• _Problem requirements_:
Report every line in the listing below that contains the string "loại", treating uppercase and lowercase letters as different.

(Data for this exercise)

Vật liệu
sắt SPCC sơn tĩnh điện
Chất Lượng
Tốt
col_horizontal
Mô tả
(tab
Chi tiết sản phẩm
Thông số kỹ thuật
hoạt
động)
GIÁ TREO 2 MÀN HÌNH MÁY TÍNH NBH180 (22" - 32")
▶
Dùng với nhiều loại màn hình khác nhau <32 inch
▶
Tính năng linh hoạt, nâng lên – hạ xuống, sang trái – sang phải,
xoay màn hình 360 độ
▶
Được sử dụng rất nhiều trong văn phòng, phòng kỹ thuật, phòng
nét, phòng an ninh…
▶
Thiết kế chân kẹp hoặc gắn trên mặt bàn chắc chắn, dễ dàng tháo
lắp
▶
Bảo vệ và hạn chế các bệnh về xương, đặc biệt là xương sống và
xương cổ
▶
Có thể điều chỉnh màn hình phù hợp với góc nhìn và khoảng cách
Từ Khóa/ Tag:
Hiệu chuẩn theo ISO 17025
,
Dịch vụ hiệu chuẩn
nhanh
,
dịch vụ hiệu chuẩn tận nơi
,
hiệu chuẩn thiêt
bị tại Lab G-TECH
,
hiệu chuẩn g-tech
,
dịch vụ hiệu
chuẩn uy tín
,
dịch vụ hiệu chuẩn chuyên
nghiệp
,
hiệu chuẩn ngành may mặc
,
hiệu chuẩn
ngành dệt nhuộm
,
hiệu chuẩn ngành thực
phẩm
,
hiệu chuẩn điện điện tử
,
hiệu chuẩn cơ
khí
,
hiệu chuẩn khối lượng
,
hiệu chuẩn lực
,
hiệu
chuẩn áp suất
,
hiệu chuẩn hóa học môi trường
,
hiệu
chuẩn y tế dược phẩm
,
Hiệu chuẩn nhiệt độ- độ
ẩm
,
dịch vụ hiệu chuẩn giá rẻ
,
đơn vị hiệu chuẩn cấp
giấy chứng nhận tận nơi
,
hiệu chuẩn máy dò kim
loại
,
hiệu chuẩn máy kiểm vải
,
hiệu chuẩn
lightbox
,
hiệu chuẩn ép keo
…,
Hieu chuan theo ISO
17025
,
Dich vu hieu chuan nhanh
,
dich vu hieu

(End Data for this exercise)

• _Answer section_:
Dùng với nhiều loại màn hình khác nhau <32 inch
loại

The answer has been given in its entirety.